The vultures ate my grandmother. This was after she was dead. I was eight years old and some elders in the family must have decided that, being a boy, I was old enough to be told the facts of life — or at least of death and disposal. I walked, wearing my white, bowed rather than buttoned, muslin Parsi shirt, behind the funeral procession of men following the body — past Golibar Maidan, the Indian Army’s shooting ranges in Pune, to the Towers of Silence.
The vultures gathered atop the stone tower and in the trees around. The ceremony, as I remember it, was fairly simple. The body-carriers detached themselves from the procession and were the only ones sanctioned to climb the spiralling steps to the tower’s entrance.
My uncle explained the procedure to me. Granny’s body would be left on the metal grill at the top of the tower and would be exposed to the sky and air by tearing the cloth shroud so that the vultures could devour her flesh. My uncle imagined he was assisting me into mature realisations about customs, traditions and the human condition. The description became the fuel of future nightmares, but my elders thought it better to explain the details of “sky-burial” than to leave me with a mystery and questions as to where granny had gone.

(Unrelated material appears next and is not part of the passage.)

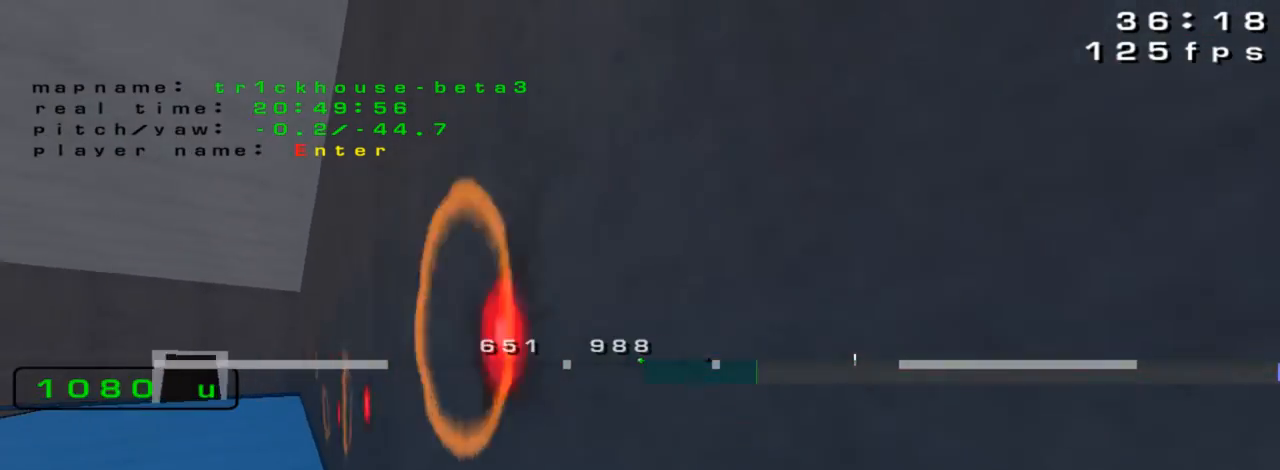
{"keys": ["right", "up"], "events": []}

A philosophy was appended to its description. This was a way of not polluting the earth as buried bodies would and not polluting the air as the smoke and ashes of cremated bodies would. It was a way of passing into nature. The word “ecological” was-n’t in vogue at the time. But then a decade or more ago the vulture population of India began to dwindle. In the 1980s, it was estimated that there were 80 million vultures of several types in the subcontinent. Through the ’90s, their numbers dwindled significantly and the cause of this decline and near disappearance wasn’t discovered till 2003. The culprit was the anti-inflammatory drug Diclofenac which had been fed to cattle (and, of course, to Parsis with swelling complaints!). Vultures then absorbed it through eating dead cows and died because it affected their livers.

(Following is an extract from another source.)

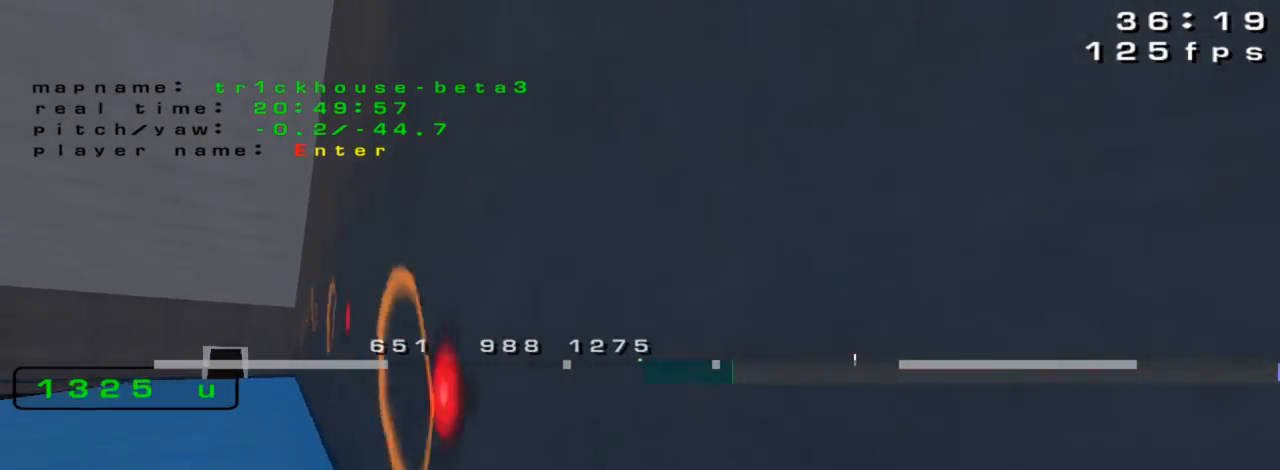
{"keys": ["right", "up"], "events": []}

It was only when the species became endangered in this way that the vulture-culture came to my attention through articles which argued that vultures, far from being demons of the sky, were indispensable to the environment. The governments of India, Nepal and Pakistan reacted by banning the administration of Diclofenac to cattle and finding an effective replacement drug.
Even though I am a Parsi, I am not an automatic supporter of sky burial and can see that the continued use of Diclofenac by Parsis can continue to pose a threat to the vulture population. There are undoubtedly very many more cattle corpses than Parsi ones for vultures to feed on, but still one can appreciate the irony of one endangered species endangering another.